The answer, overwhelmingly, was no.
What We Found
On both platforms, roughly 4 in 5 restaurants give you no way to communicate your allergy beyond a generic comment box.
DoorDash:
80% had zero allergy information or tools
8% had some allergen labels on menu items
12% offered a dedicated allergy intake form
Uber Eats:
79% had zero allergy information or tools
6% had some allergen labels
15% offered a dedicated allergy intake form
Red, Yellow, Green: A Simple Framework
To make sense of these results, we developed a three-tier rating system.

🟢 Green Zone: Dedicated Allergy Intake Form. A clickable form where you can select your specific allergens. This creates a clear record that goes to the kitchen and can trigger real safety protocols. Restaurants like Bareburger, Taco Project, Saigonese, Terra Rustica, and Playa Bowls had these enabled across both platforms and deserve recognition for it.
🟡 Yellow Zone: Labels Only. Some restaurants label menu items with allergen info (i.e. "Contains: nuts, dairy"). This is helpful for choosing what to order, but one-directional. You are informed; the kitchen is not. Cross-contact is still a very real risk.
🔴 Red Zone: Comment Box Only. This is where 80% of restaurants sit, with no allergen labels and no intake form. Just a comment box that gives you no way of knowing whether the restaurant is prepared to handle your allergy.
Why This Matters
About 33 million Americans have food allergies, including roughly 1 in 13 children. Food delivery is how millions of families eat multiple nights a week. Yet on the two largest delivery platforms, the vast majority of restaurants have no allergy communication tools enabled.
Here’s the thing: the tools already exist. Restaurants have the ability to add allergen intake forms, a feature already built into both platforms.
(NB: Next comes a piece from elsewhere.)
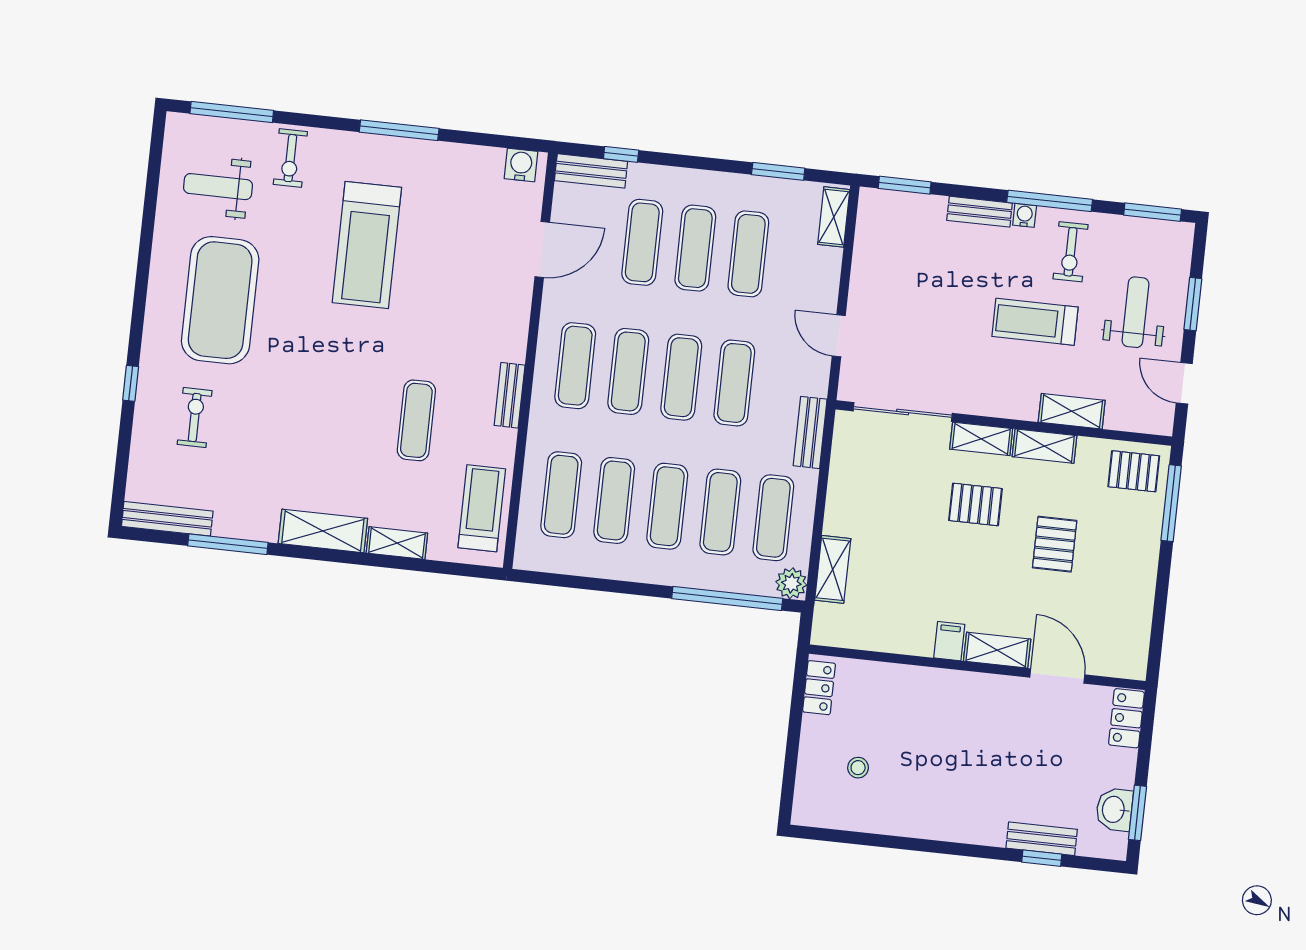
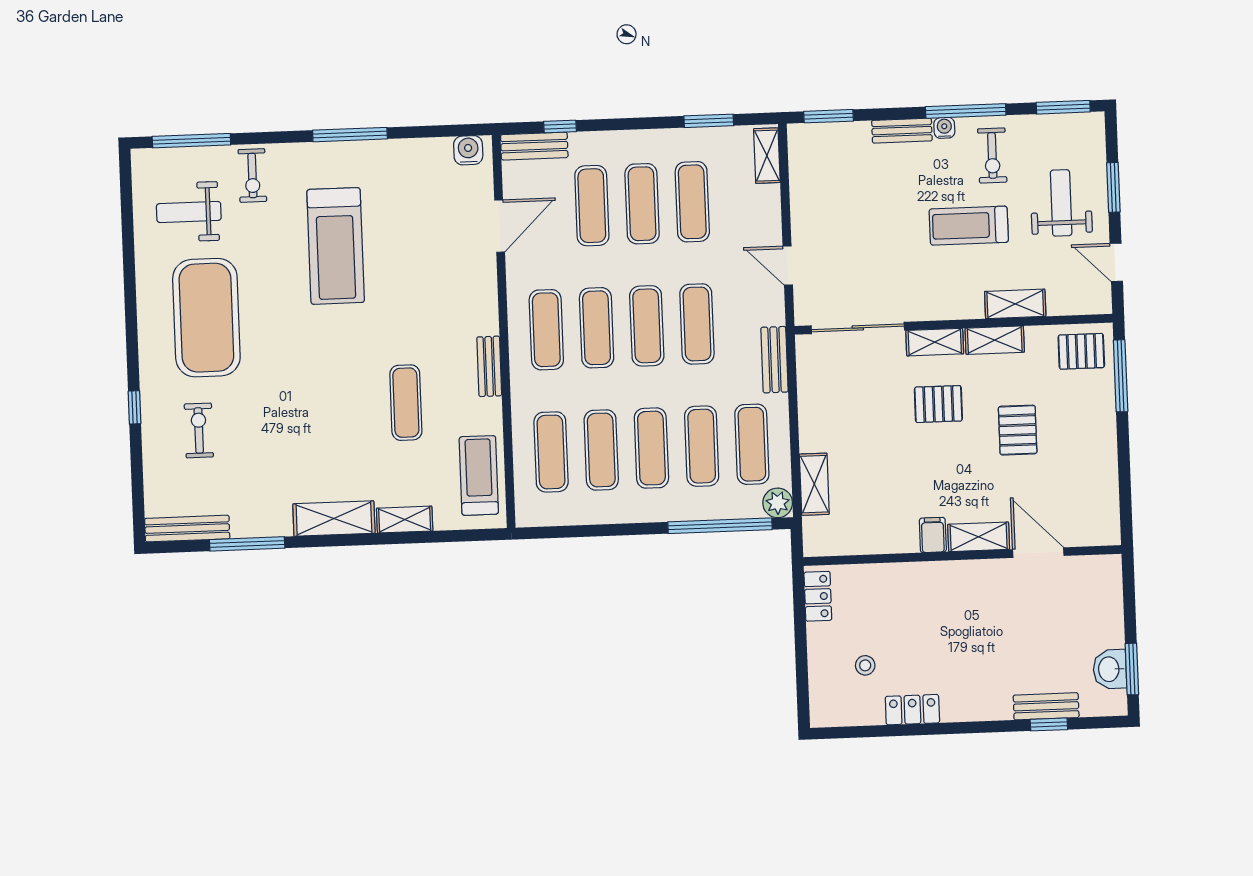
locker: (1126, 718) -> (912, 710), moved, turned 90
Most restaurants just have not turned them on.
What Comes Next
An intake form is no guarantee of safety. But it tells you that the restaurant knows food allergies exist, has opted into a system to handle them, and is expecting your information. That’s reassuring. And right now, on 80% of listings, they see nothing.
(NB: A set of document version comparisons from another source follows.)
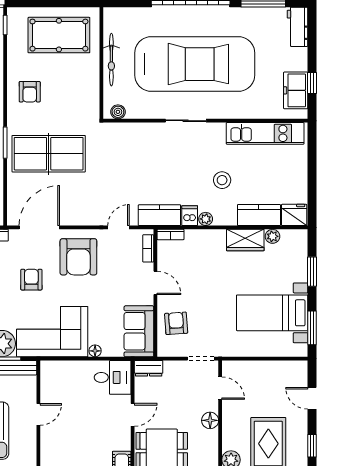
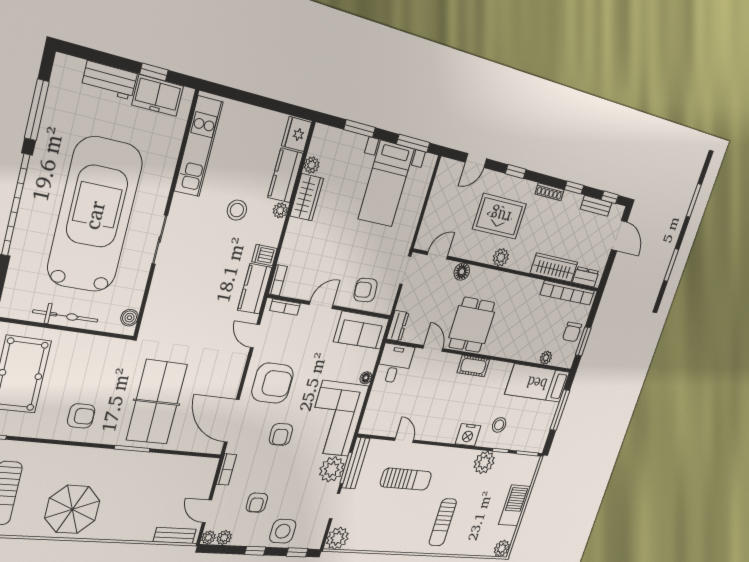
workbench: (297, 27) -> (110, 80), moved
plant: (206, 219) -> (280, 210), moved
armchair: (31, 280) -> (281, 434), turned -92

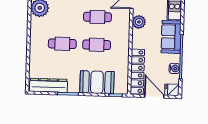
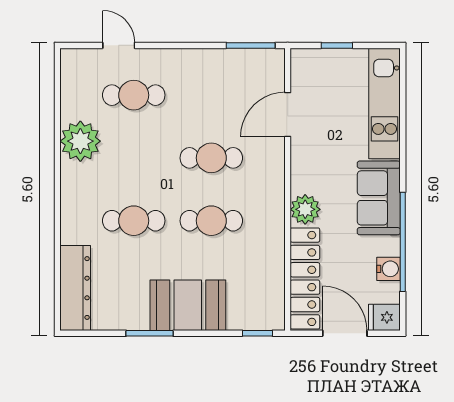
plant: (139, 22) -> (305, 209), moved
booth: (97, 82) -> (188, 305), moved
dresser: (49, 85) -> (75, 288), moved, turned 90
So we are going to do something about it. Over the coming weeks and months, Safe Plate Alliance will be reaching out directly to restaurants in Westchester to ask them to enable these features. We will share what we learn, what works, and how you can do the same in your community.
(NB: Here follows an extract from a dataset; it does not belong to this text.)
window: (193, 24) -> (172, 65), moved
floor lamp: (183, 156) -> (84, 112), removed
Stay tuned. And if you have a delivery allergy experience of your own, we’d love to hear about it: safeplatealliance@gmail.com.
Methodology: This informal survey was conducted in January and February 2026 across approximately 50 restaurants in Westchester County, NY, with listings on DoorDash and Uber Eats. Each restaurant was checked for the presence of (1) a dedicated allergy intake form, (2) allergen labels on menu items, or (3) neither. This is not a statistically representative sample; it is intended to illustrate the scope of the problem.